Saved data entries

....

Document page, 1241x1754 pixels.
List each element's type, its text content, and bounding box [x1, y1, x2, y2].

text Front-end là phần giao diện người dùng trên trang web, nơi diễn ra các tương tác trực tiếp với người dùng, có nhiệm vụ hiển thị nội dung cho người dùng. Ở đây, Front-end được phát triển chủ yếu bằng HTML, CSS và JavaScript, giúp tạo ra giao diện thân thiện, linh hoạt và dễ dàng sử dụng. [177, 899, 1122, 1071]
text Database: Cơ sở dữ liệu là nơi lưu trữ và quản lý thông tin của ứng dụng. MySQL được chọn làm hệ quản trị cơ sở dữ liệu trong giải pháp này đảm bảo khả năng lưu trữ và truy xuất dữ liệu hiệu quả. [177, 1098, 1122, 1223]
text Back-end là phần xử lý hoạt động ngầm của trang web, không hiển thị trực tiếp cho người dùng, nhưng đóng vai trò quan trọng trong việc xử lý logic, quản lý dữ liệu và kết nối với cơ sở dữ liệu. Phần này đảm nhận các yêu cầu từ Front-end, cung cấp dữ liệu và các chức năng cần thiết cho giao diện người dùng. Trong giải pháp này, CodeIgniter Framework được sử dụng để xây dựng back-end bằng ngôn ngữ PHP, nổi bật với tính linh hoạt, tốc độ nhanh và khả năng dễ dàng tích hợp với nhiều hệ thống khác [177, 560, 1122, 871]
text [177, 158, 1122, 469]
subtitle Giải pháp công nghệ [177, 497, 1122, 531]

....

Assignment: Give exactly, and nothing besides, the lines from the one in which "text [177, 158, 1122, 469]" occurs through the end of the records.

Response:
text [177, 158, 1122, 469]
subtitle Giải pháp công nghệ [177, 497, 1122, 531]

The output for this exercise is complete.